Nutritionists in China found when both lean and obese young men chewed more at a meal, they ingested fewer calories and had more favourable levels of gut hormones in their blood, lending credence to the saying “Eat less, chew more”.
Two studies were carried out. In the first study, they observed the differences in chewing habits between the lean and the obese group. In the second study, the participants were offered the same test meal on two separate occasions. For the first occasion they were asked to chew at a rate of 15 chews per 10-g bite of food, and on the second occasion at a rate of 40 chews per bite. The test meal was breakfast with a total energy value of 2200 kJ (68% as carbohydrate, 21% as fat, and 11% as protein). The volunteers gave blood samples after each meal so the researchers could measure circulating levels of blood sugar and gut hormones.
The results showed that: Despite having a similar bite size as the lean participants, the obese participants ate faster and chewed fewer times per 1 g of food.

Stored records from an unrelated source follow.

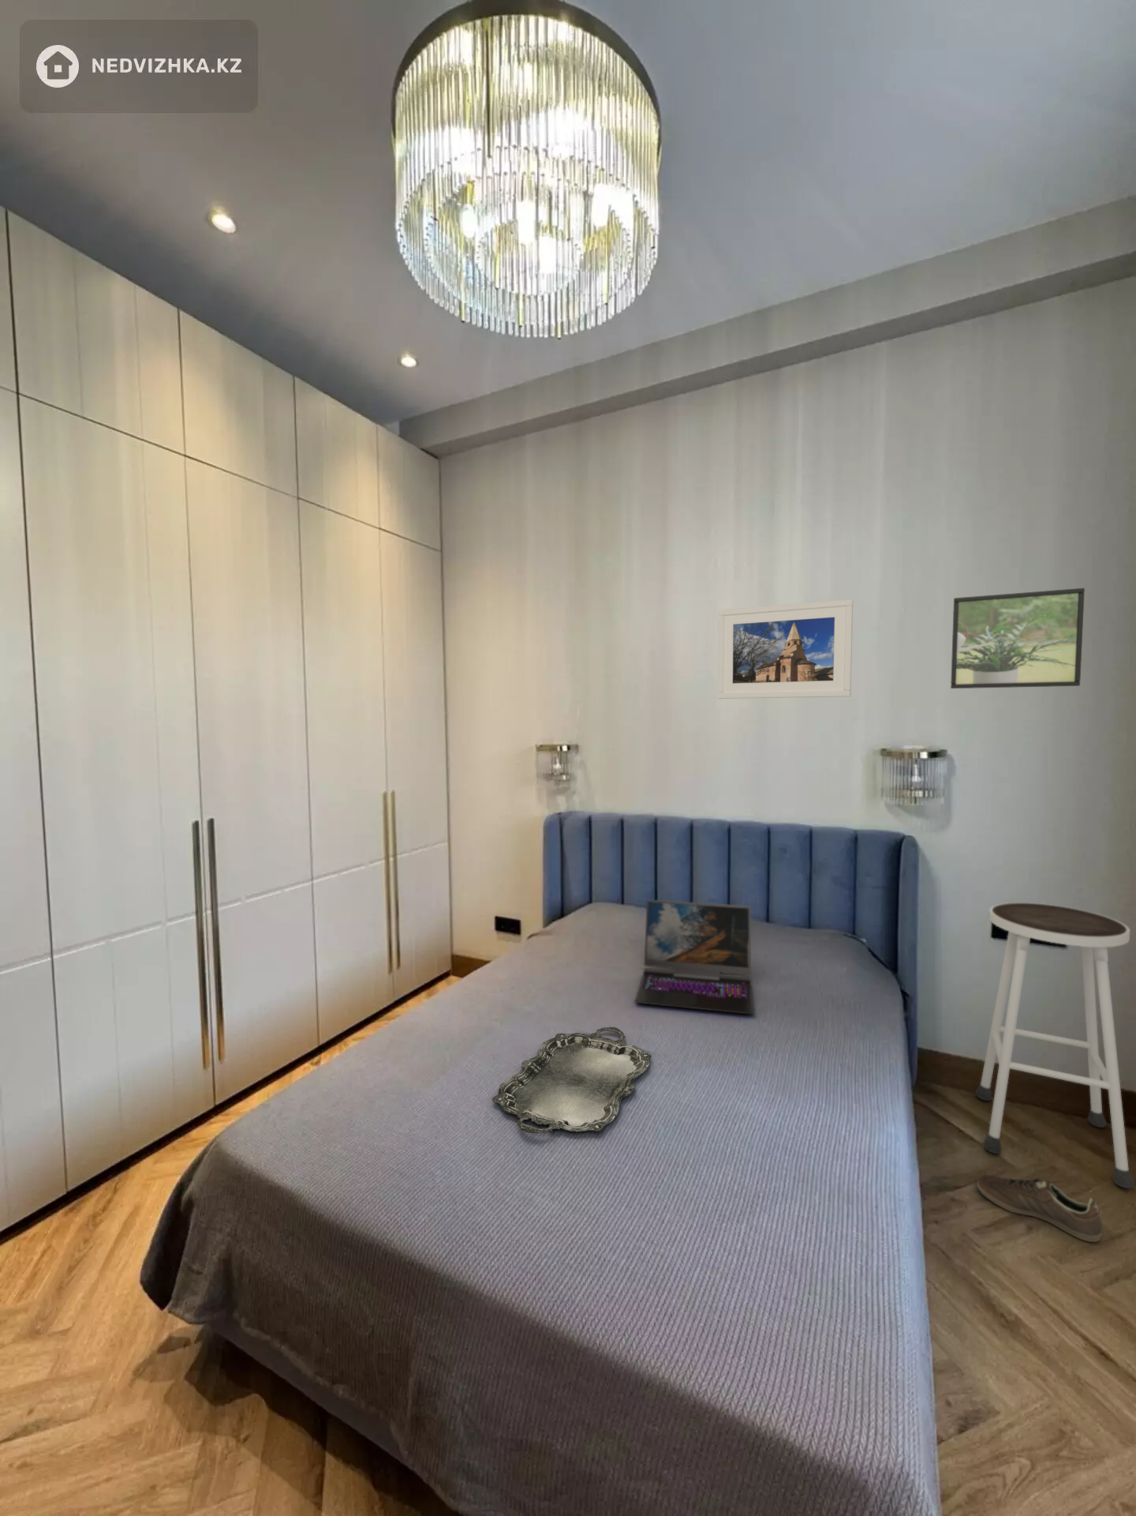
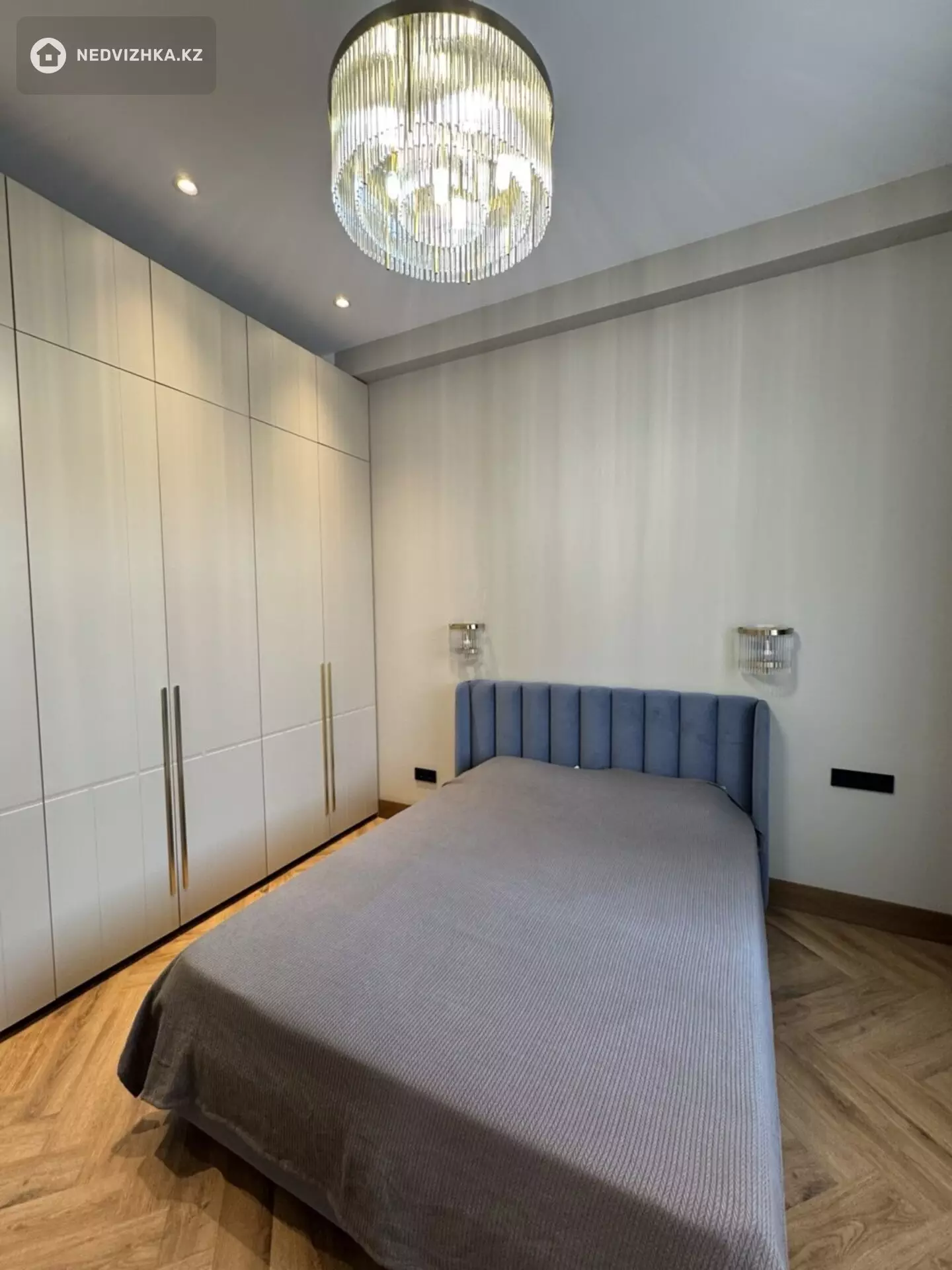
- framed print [716,598,853,700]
- serving tray [492,1027,653,1134]
- sneaker [976,1175,1103,1243]
- stool [975,901,1136,1189]
- laptop [634,899,755,1016]
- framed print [950,587,1086,689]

Both obese and lean participants ate 12% fewer calories in the meal where they chewed more times per bite.
In both the lean and the obese participants, chewing 40 times per bite resulted in lower blood levels of ghrelin (a hormone that stimulates appetite) and higher levels of cholecystokinin (CCK, a hormone that signals fullness and tells the stomach to slow down digestion), than chewing 15 times per bite.
The researchers concluded that interventions aimed at improving chewing activity could become a useful tool for combating obesity.
One limitation is that not all calories people ingest come from food that requires chewing: for example ice cream, sugary and alcoholic drinks, so it is unlikely that chewing more will cause people to reduce their calorie intake by 12%, as the participants did in this study, which was based on one solid food test meal.
Obviously though to combat overeating and obesity it is not enough to simply look at what we eat but we must also address the way in which we eat and how we eat. How many of us eat on the run, watching TV or totally distracted and disconnected etc? By chewing more and slowing down when we eat we can connect to ourselves and the food and actually feel when our body tells us it is full.